Qu'est-ce que ça a eu comme
importance ou comme conséquence
sur votre carrière littéraire?
ANTONINE MAILLET
Je dirais que ça a en a eu
plus encore que Pélagie.
Si je n'avais pas fait
La Sagouine, je n'aurais
pas fait Pélagie sans doute.
Parce que La Sagouine,
je l'ai fait sans le savoir.
Pélagie, je savais
que je faisais un livre.
La Sagouine, je ne faisais
pas un livre, je faisais
pour Radio-Canada des textes
qui allaient être dits, lus
à la radio une fois la semaine.
Et je me suis dit:
je vais écrire quelque chose
que moi seule je peux faire,
et non pas un mot
que n'importe qui peut faire.
Il faut écrire ce que je connais
le mieux ou que je comprends
ou que j'ai besoin de dire.
Je vais faire ce qui est
une urgence en moi.
Et j'ai fermé toutes
les portes de mon cerveau.
Et j'ai dit: Le mot qui
sortira déclenchera le texte.
C'est un texte de 15 minutes.
Et c'est un visage qui est sorti.
◆ ◆ ◆ ◆
:: Travail demandé ::
(a) Dans l'extrait d'entretien, la phrase qui commence par « Il faut écrire » dit ce qu'Antonine Maillet doit écrire. Relevez chacune de ces choses.
(b) Recopiez mot pour mot toutes les lignes de texte des entrées, sans reprendre les images.
L'extrait d'entretien et les entrées viennent de sources différentes.

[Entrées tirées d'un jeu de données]
◆ ◆ ◆ ◆
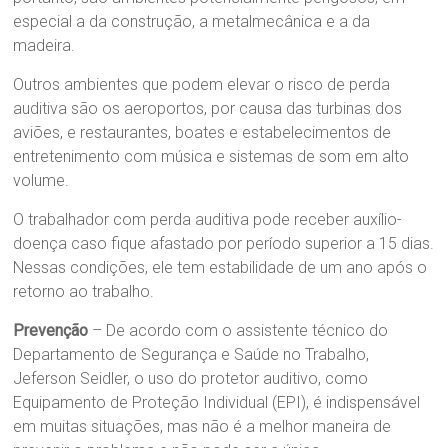
especial a da construção, a metalmecânica e a da
madeira.
Outros ambientes que podem elevar o risco de perda
auditiva são os aeroportos, por causa das turbinas dos
aviões, e restaurantes, boates e estabelecimentos de
entretenimento com música e sistemas de som em alto
volume.
O trabalhador com perda auditiva pode receber auxílio-
doença caso fique afastado por período superior a 15 dias.
Nessas condições, ele tem estabilidade de um ano após o
retorno ao trabalho.
Prevenção
– De acordo com o assistente técnico do
Departamento de Segurança e Saúde no Trabalho,
Jeferson Seidler, o uso do protetor auditivo, como
Equipamento de Proteção Individual (EPI), é indispensável
em muitas situações, mas não é a melhor maneira de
◆ ◆ ◆ ◆
:: Corrigés ::
(a)
- ce qu'elle connaît le mieux
- ce qu'elle comprend
- ce qu'elle a besoin de dire

(b)
especial a da construção, a metalmecânica e a da
madeira.
Outros ambientes que podem elevar o risco de perda
auditiva são os aeroportos, por causa das turbinas dos
aviões, e restaurantes, boates e estabelecimentos de
entretenimento com música e sistemas de som em alto
volume.
O trabalhador com perda auditiva pode receber auxílio-
doença caso fique afastado por período superior a 15 dias.
Nessas condições, ele tem estabilidade de um ano após o
retorno ao trabalho.
Prevenção
– De acordo com o assistente técnico do
Departamento de Segurança e Saúde no Trabalho,
Jeferson Seidler, o uso do protetor auditivo, como
Equipamento de Proteção Individual (EPI), é indispensável
em muitas situações, mas não é a melhor maneira de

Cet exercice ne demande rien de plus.